Source extract:
+ + + +

As the subtitle suggests, the book’s big story is how Catholicism went from being a mostly Western European phenomenon in the late 18th century to a truly global one in the 21st. “No institution [today] is as multicultural or multilingual, few touch as many people . . . a majority of whom are people of color living in the Global South,” McGreevy writes on page 1. McGreevy performs for Catholicism what Philip Jenkins did for Christianity as a whole in his celebrated 2002 book The Next Christendom: The Coming of Global Christianity.
Delicious bits of detail, not incidental to the larger story, distinguish Catholicism. McGreevy observes, for instance, that at the end of each day’s session at the Second Vatican Council (1962–1965), African bishops piled into a single bus to return to their lodgings, while each West German bishop hopped into an individual Mercedes. As late as 1952, he notes, Notre Dame’s students and faculty had to request permission to read books on the List of Prohibited Books, which were locked in a cage in the basement of the library. (The list was not formally abolished until 1966 by Pope Paul VI.) And then there’s the fact that when it was still a temporal power in the 19th century, the papacy actually possessed a small navy—with one ship named the Immaculate Conception!

+ + + +

Records:
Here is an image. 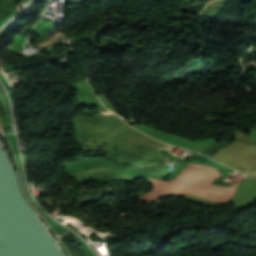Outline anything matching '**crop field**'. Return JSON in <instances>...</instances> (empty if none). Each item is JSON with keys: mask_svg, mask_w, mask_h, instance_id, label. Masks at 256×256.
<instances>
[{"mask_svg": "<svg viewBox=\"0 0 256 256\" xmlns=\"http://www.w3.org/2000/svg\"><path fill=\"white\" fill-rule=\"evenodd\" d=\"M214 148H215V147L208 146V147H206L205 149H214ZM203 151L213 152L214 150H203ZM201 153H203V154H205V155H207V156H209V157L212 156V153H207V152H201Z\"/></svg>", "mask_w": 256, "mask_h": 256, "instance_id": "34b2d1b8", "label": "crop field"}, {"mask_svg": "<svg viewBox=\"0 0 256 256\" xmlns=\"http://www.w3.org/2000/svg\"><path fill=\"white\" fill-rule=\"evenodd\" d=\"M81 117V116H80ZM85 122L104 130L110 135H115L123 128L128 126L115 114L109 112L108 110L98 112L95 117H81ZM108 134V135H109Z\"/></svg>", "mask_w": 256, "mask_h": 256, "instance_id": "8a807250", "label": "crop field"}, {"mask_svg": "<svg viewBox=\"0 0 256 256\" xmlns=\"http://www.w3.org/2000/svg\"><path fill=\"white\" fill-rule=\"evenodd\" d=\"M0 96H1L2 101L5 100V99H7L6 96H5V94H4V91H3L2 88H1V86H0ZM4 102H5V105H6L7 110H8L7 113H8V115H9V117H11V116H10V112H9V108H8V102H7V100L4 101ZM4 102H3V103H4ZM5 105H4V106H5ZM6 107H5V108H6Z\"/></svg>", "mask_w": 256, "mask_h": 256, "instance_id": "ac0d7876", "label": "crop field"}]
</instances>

+ + + +

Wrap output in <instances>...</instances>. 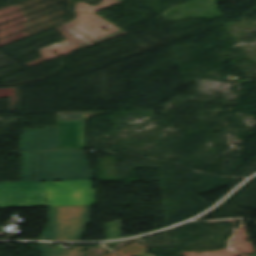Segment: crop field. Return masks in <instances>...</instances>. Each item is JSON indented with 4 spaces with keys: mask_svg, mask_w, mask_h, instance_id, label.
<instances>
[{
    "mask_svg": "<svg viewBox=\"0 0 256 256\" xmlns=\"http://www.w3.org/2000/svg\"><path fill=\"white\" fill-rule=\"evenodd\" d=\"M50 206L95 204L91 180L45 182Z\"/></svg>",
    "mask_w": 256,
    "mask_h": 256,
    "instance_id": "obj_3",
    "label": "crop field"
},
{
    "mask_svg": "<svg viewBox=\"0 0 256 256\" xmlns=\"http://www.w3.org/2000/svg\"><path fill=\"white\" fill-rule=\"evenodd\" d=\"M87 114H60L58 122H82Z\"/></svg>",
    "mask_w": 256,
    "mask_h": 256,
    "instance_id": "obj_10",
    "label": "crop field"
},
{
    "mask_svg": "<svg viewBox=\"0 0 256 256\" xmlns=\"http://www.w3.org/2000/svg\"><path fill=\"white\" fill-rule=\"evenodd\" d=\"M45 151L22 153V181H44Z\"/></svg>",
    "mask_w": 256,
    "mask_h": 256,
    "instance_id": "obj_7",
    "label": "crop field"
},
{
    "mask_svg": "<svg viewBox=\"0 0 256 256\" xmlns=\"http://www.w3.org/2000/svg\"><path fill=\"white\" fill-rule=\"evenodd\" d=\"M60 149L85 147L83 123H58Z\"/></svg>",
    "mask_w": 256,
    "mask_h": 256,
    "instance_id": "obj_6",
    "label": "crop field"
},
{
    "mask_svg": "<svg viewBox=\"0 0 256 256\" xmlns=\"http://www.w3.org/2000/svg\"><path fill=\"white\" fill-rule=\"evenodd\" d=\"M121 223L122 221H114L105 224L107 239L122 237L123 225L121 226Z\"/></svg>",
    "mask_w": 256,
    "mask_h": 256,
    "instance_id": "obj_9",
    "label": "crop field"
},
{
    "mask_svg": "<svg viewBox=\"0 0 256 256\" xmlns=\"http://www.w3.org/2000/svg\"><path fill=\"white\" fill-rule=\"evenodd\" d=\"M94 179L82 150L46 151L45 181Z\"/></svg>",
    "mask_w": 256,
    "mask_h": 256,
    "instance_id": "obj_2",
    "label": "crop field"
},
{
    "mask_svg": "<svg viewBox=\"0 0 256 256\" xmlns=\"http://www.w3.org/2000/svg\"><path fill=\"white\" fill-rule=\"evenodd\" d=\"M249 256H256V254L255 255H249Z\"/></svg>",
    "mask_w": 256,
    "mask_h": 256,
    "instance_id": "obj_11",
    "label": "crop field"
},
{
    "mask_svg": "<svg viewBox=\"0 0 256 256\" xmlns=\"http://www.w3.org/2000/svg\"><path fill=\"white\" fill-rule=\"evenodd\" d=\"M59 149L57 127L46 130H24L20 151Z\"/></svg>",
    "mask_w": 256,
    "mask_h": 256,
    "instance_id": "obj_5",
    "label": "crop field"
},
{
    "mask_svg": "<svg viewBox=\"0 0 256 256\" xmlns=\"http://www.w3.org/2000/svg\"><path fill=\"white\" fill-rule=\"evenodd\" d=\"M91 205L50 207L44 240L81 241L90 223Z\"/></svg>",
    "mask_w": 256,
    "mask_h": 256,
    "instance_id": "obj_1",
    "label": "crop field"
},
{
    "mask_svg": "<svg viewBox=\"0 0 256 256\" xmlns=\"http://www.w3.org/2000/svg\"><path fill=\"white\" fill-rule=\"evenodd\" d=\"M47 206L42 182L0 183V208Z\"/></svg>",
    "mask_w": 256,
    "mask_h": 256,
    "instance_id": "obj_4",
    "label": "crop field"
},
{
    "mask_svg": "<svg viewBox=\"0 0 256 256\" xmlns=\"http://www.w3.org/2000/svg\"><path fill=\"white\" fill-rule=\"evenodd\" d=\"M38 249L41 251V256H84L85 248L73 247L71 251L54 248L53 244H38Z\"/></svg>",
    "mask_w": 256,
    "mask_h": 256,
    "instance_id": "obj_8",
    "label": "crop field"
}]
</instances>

+ + + +

What to work on:
[1] Reproduce the Catholicism book review from "Delicious bits of" to "the Immaculate Conception!".
[2] According to the Catholicism book review, what was the name of one ship in the papacy's small navy?
[3] Pick up the Catholicism book review where it stops and keep writing it.

Answers to the exercise:
[1]
Delicious bits of detail, not incidental to the larger story, distinguish Catholicism. McGreevy observes, for instance, that at the end of each day’s session at the Second Vatican Council (1962–1965), African bishops piled into a single bus to return to their lodgings, while each West German bishop hopped into an individual Mercedes. As late as 1952, he notes, Notre Dame’s students and faculty had to request permission to read books on the List of Prohibited Books, which were locked in a cage in the basement of the library. (The list was not formally abolished until 1966 by Pope Paul VI.) And then there’s the fact that when it was still a temporal power in the 19th century, the papacy actually possessed a small navy—with one ship named the Immaculate Conception!

[2] The Immaculate Conception.

[3]
Trained as an Americanist, McGreevy impressively cites works in French, German, and Italian, giving the book an international flair. The chapters on empire, decolonization, and liberation theology are especially well crafted, with the latter two charting the church’s gradual indigenization in the non-Western world even as it regularly found itself caught up in the complexities of cold war geopolitics. McGreevy nicely covers the conflict in the late 18th and 19th centuries between Reform Catholicism (on friendlier terms with the Enlightenment) and the more conservative Ultramontane movement. The latter triumphed at the First Vatican Council (1869–1870), resulting in the controversial teachings of papal infallibility and the universal jurisdiction of the pope.
Books of this scope inevitably invite some scholarly kvetching. More could have been said about the ecumenical movement in the 20th century and the Catholic Church’s relationship to it. The chapter on the papacy of John Paul II gives too little attention to the production of the Catechism of the Catholic Church in 1992—a landmark event, the first catechism since the Council of Trent. The same goes for the pope’s summit with other world religious leaders in Assisi in 1986—a major moment in the now-global interfaith movement. Much more could also have been written about the persecution endured by Catholics under 20th-century communist regimes. Alas, this story continues—in China, North Korea, Cuba, Laos, Vietnam, and elsewhere—as ably documented by a number of recent books.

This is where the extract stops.